We have paid redundancy for over 120 people. When I came in, we sacked about 70 percent of the workforce and it was really tough for us. Those that we put on redundancy, we started paying them gradually. We have paid over 120 of them. We have recalled a lot of people. We have called back another 100 on contract basis because of the MRO. So, what we do is that we call them for six months when we have a lot of jobs on aircraft maintenance and they are very happy about that. Our projection is to call back as many as 250 of the over 700 that were affected by the restructuring.
When you started the C-check, some airlines were reluctant to patronise you. What has been the level of acceptance?
When we started, there was a lot of skepticism. People thought that we couldn’t do C-checks; some thought it was not possible, some weren’t sure on what we were doing. So, what we have done is to make sure that we earn the confidence of the people. So, all the airlines that are operating in the country and outside the country have seen that we can do it. And we can do it better than what is obtainable outside the country. So, some that brought in their airplanes when it was dark have now agreed to even go on television to say that Aero Contractors MRO is maintaining their airplanes. This is because we have proved that we can do better than what they can obtain outside the country
What is your plan to get a bigger hangar to take in more aircraft?

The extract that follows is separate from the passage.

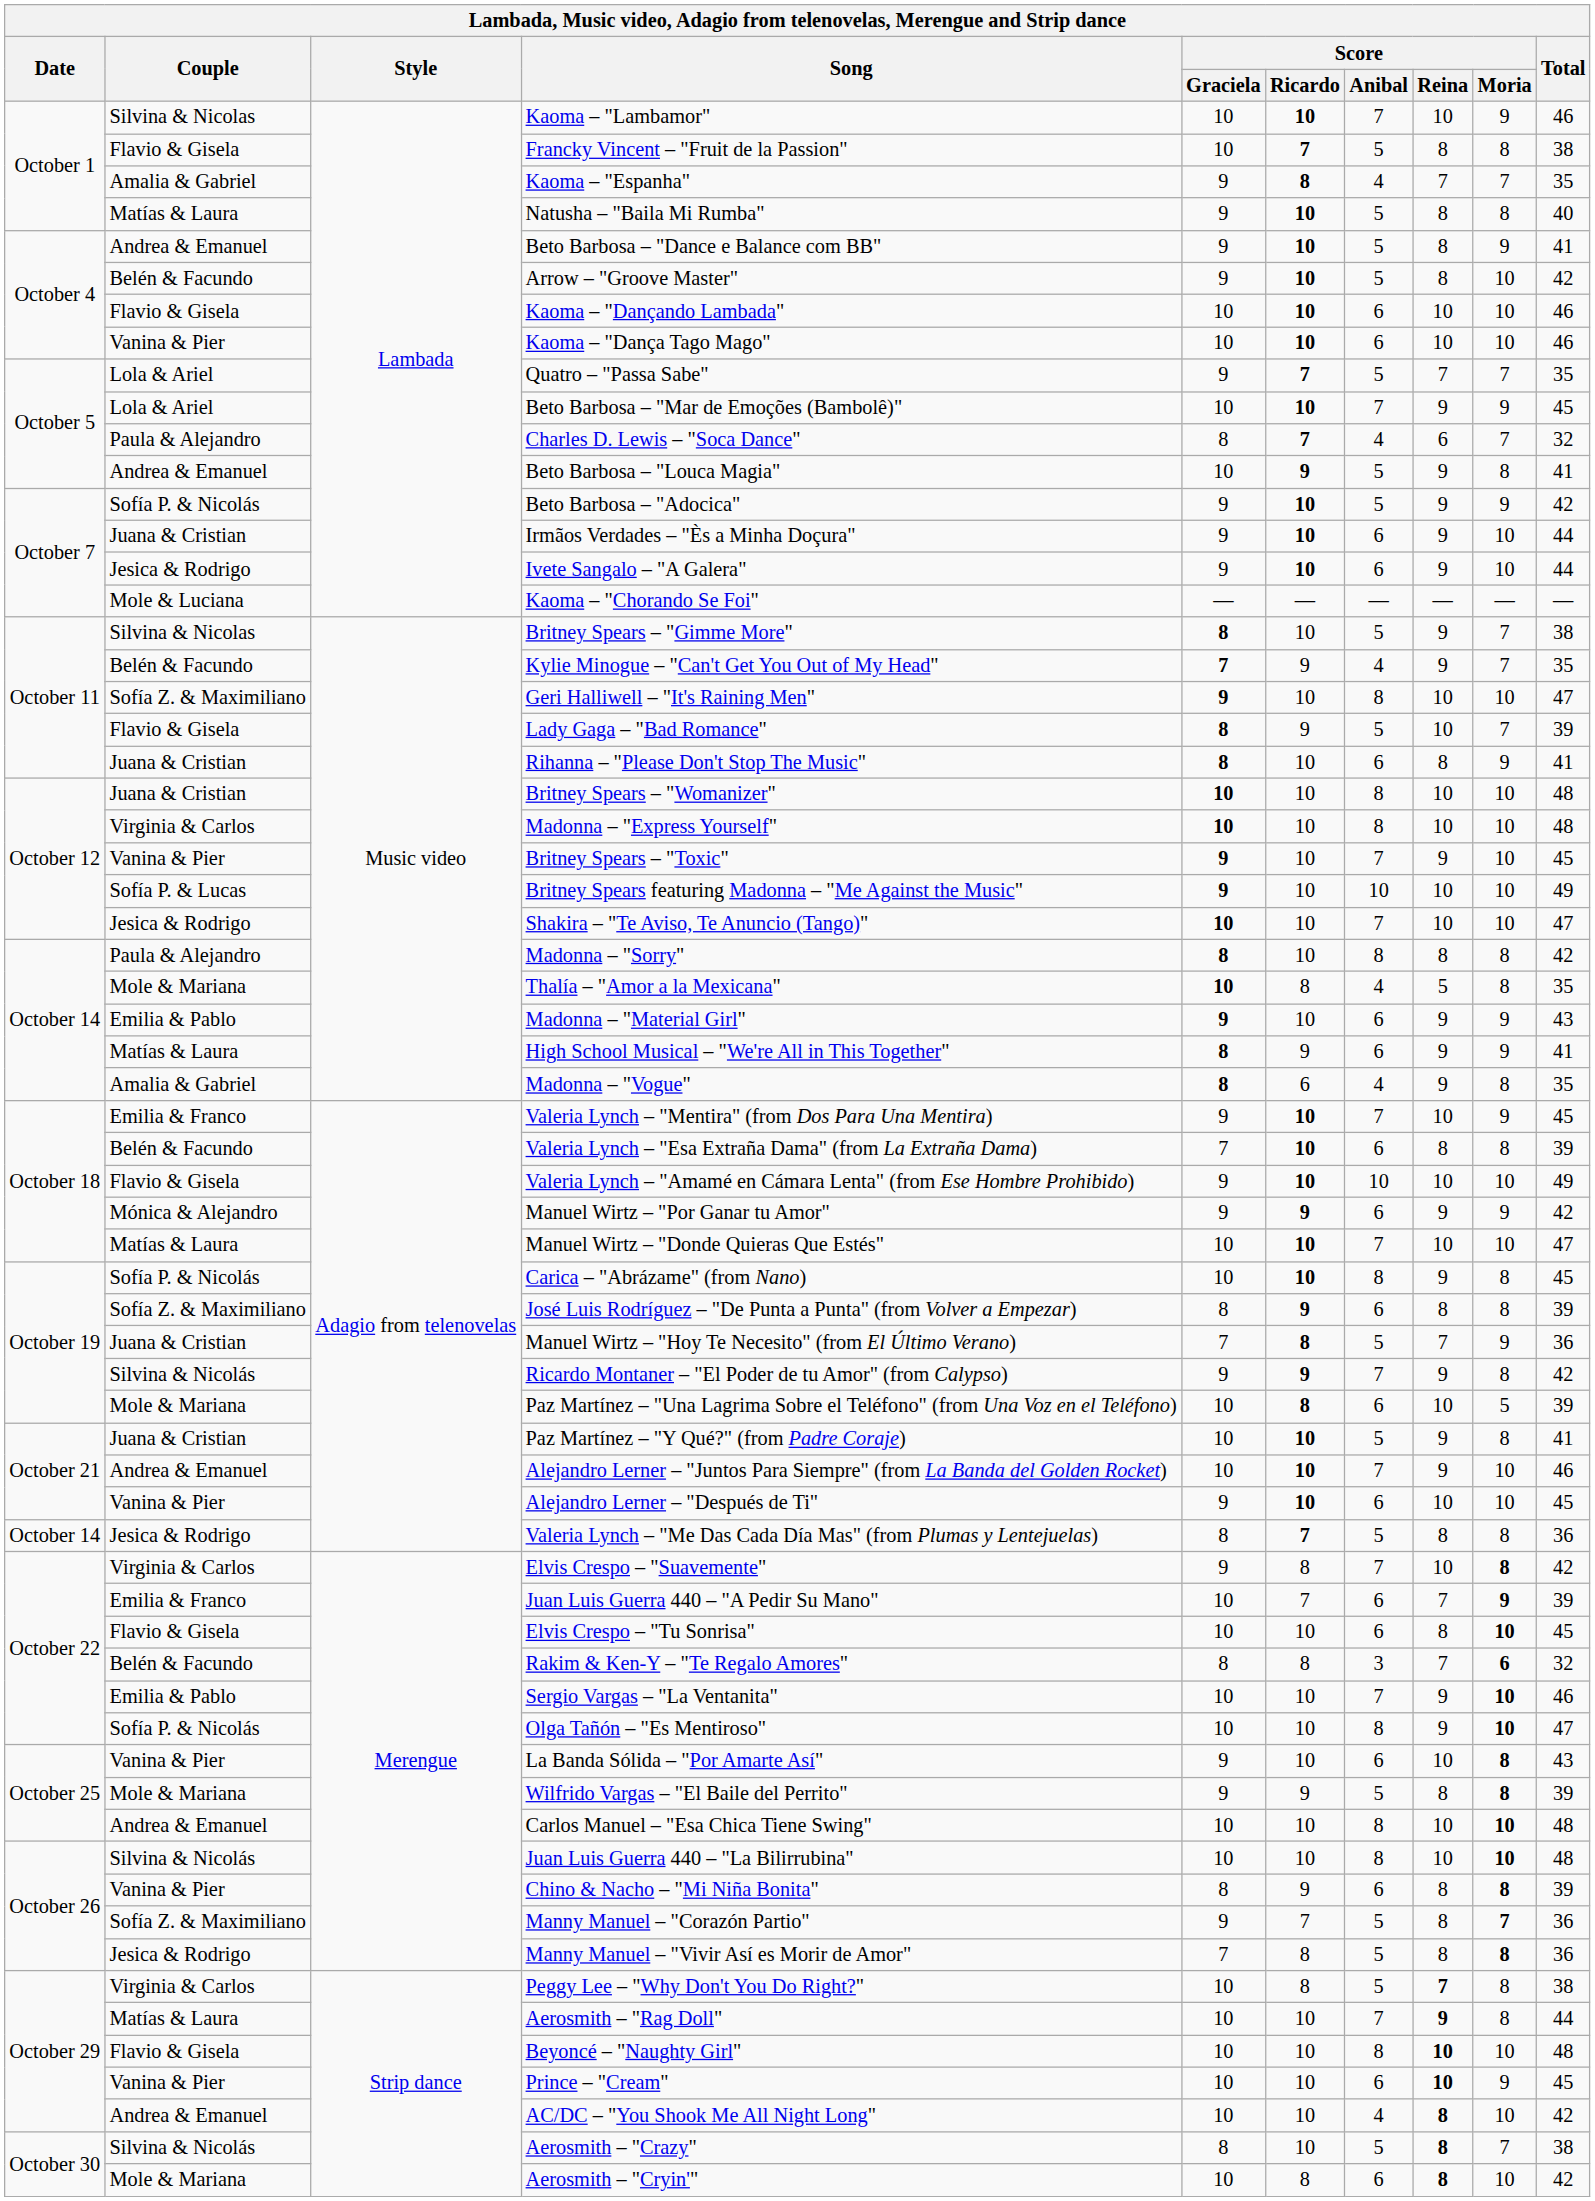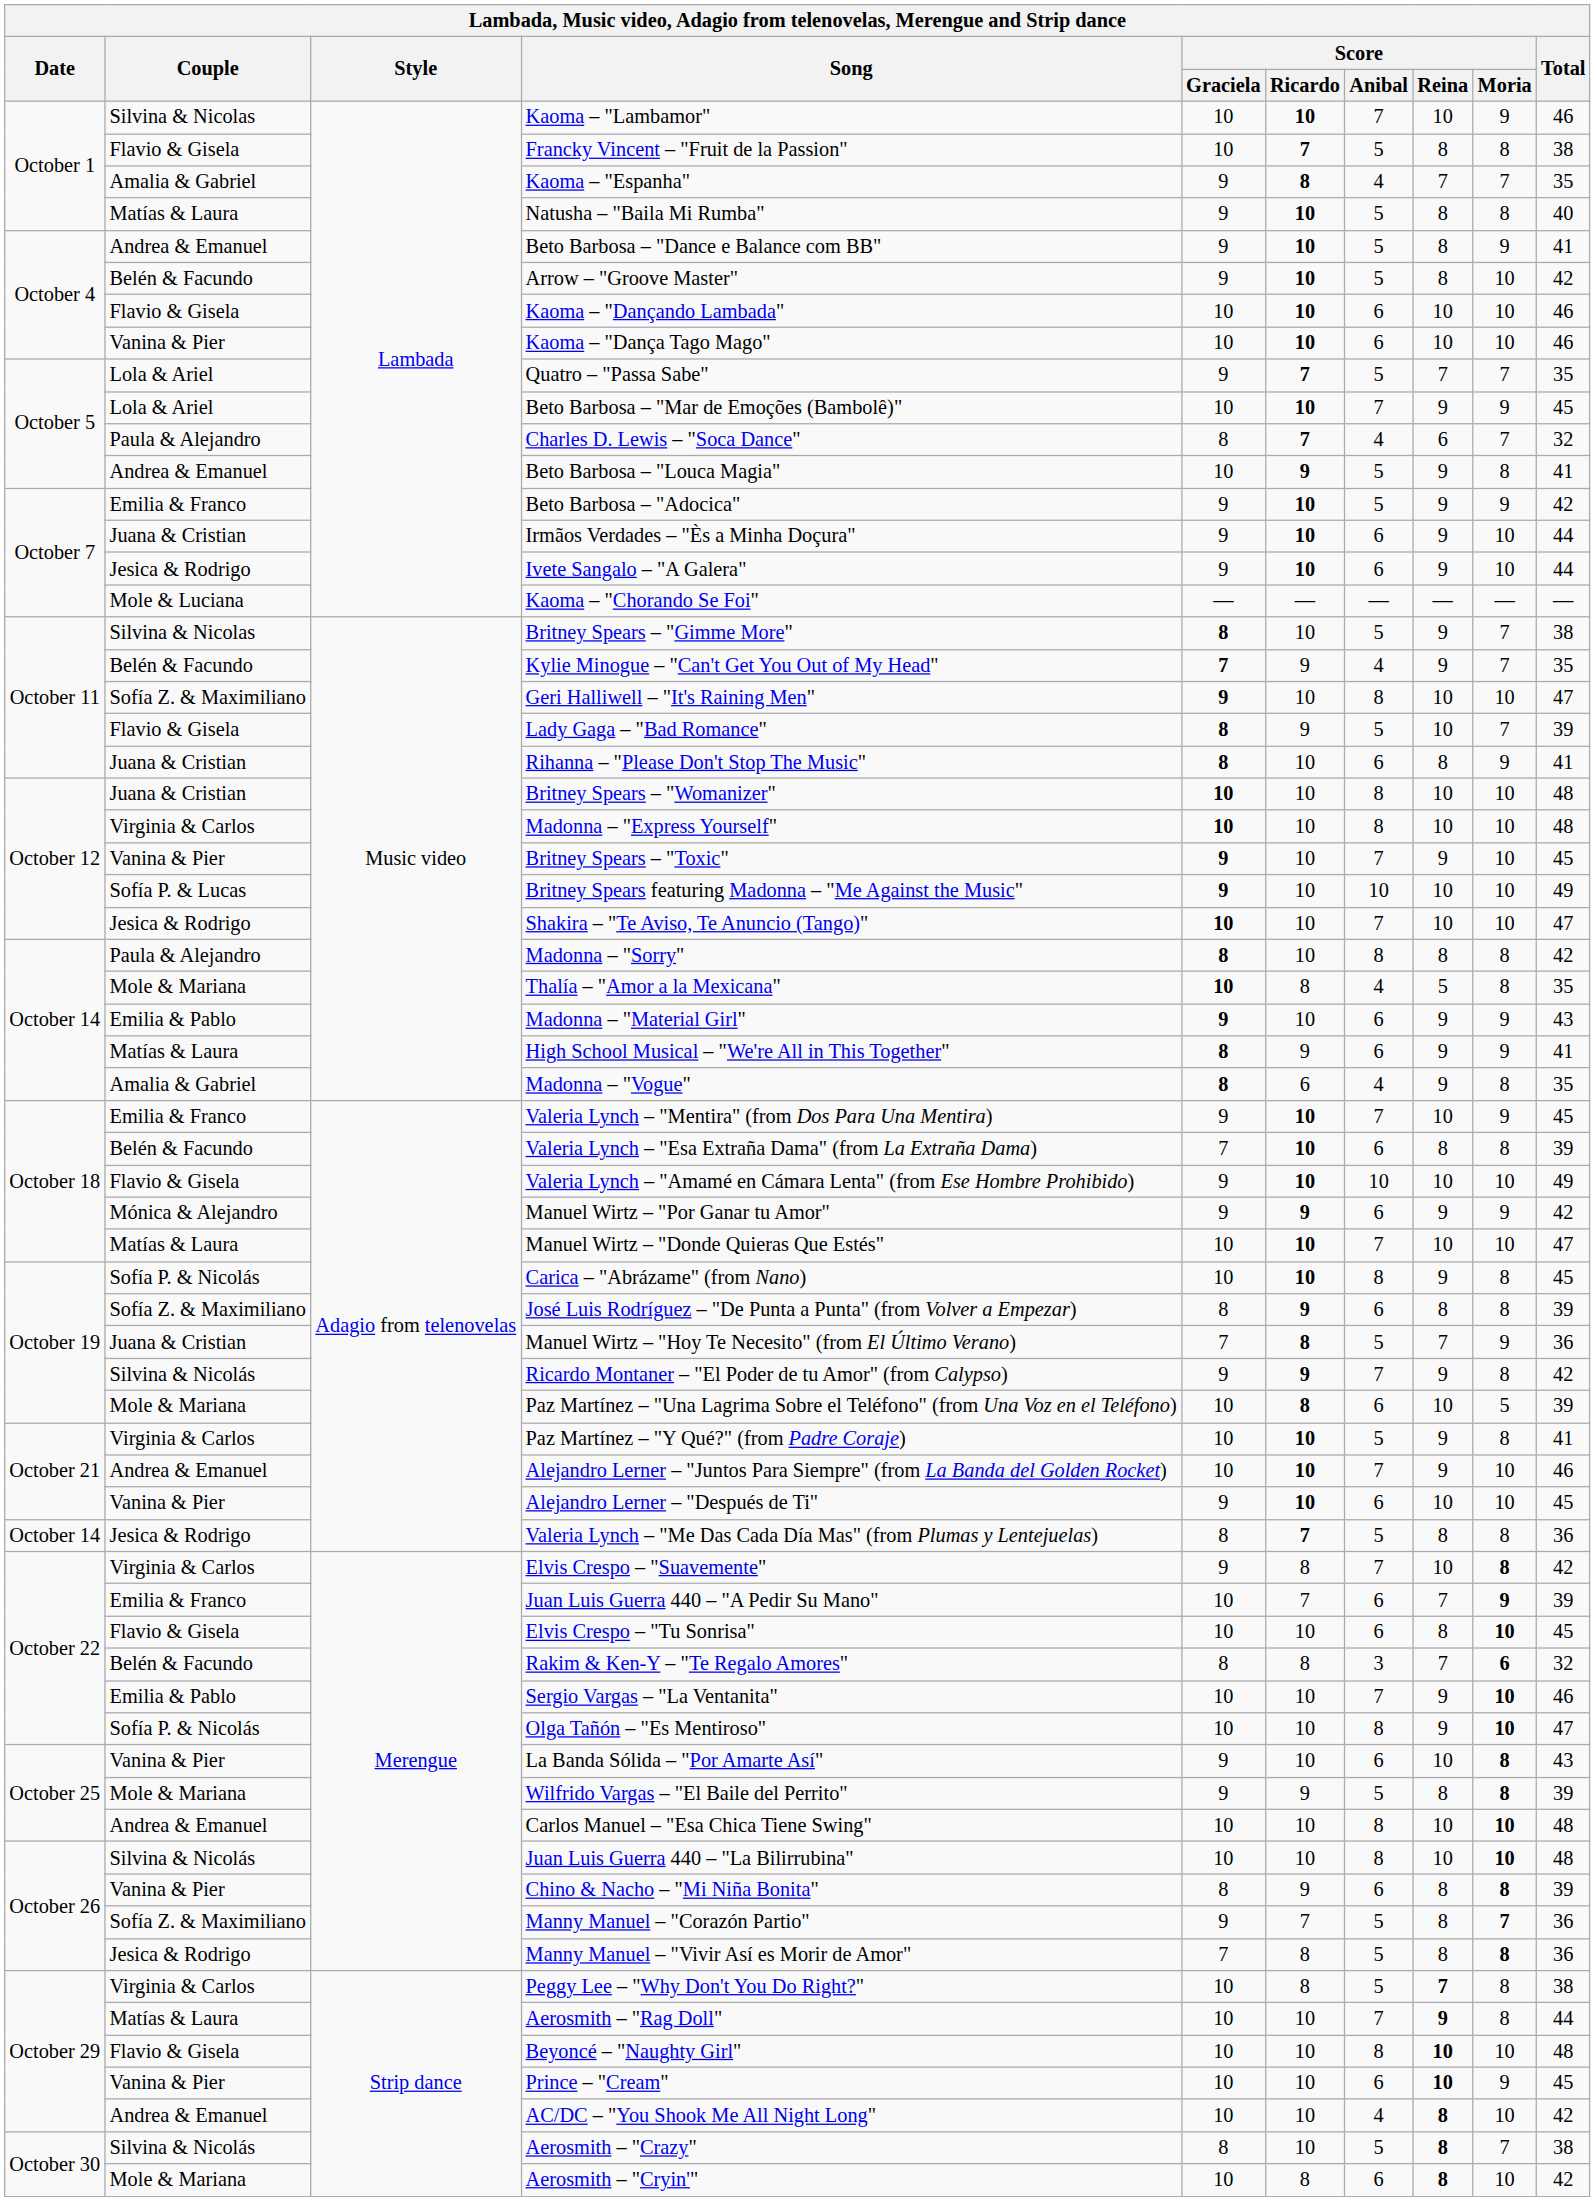Beto Barbosa – "Adocica" | Couple: Sofía P. & Nicolás -> Emilia & Franco
Paz Martínez – "Y Qué?" (from Padre Coraje) | Couple: Juana & Cristian -> Virginia & Carlos
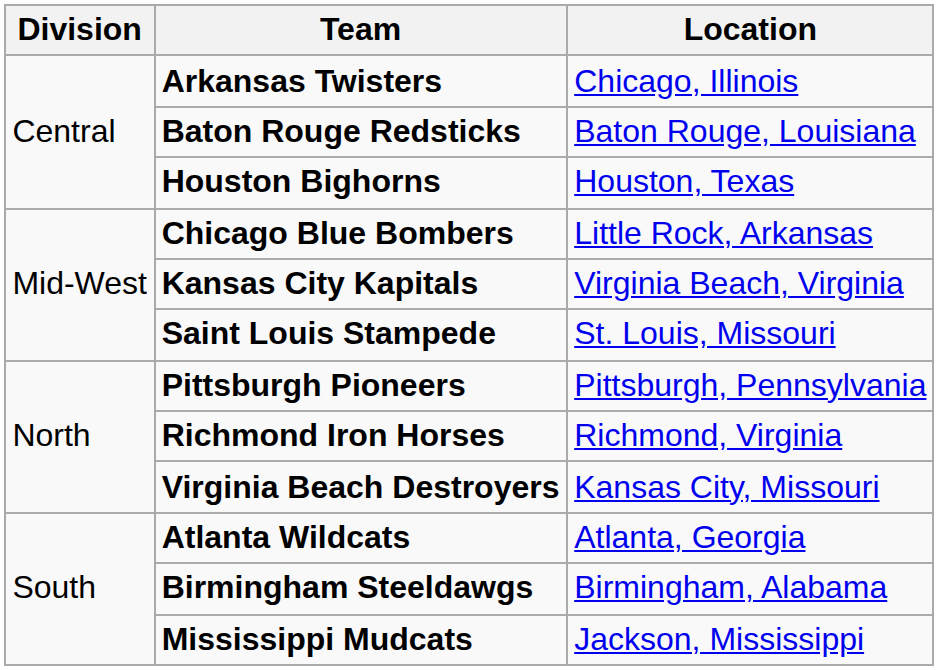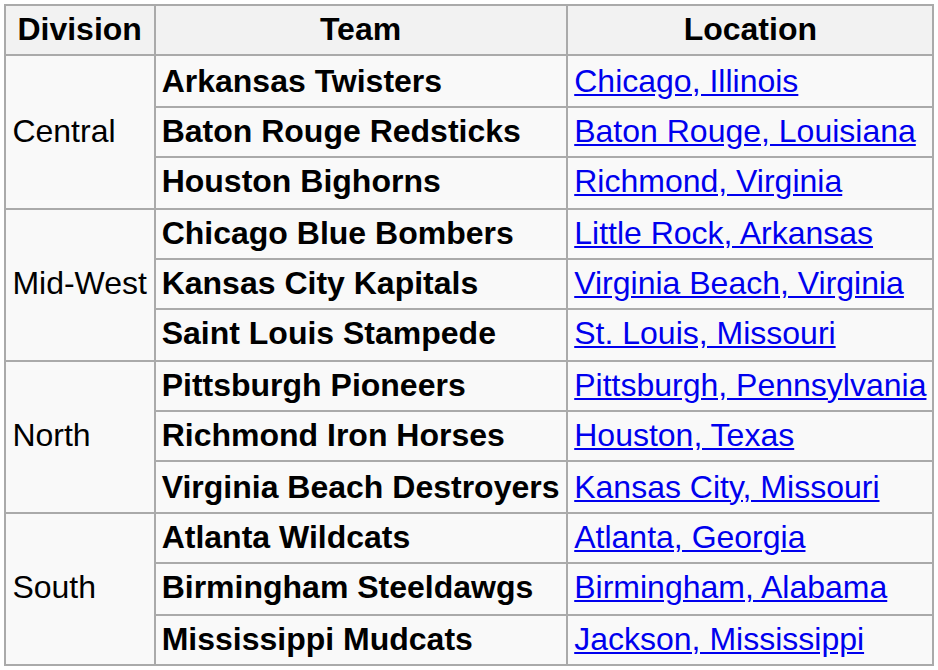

Expansion of the hangar is our next project. We will expand the hangar because what we have now was done on a temporary basis but it is almost permanent now. So, we are going to extend the hangar so it can take a 757. We will ask the Federal Airports Authority of Nigeria, (FAAN) to see if they can give us a space. If you look at the Ikeja Shopping Mall, did you ever think that we could have that structure there? But when the government decided that they were going to build a mall there, space was provided. If FAAN wants us to expand, we can do that. It is just a matter of commitment and political will but I think what we have here, we will expand it and it will take a 757 aircraft or a bigger airplane.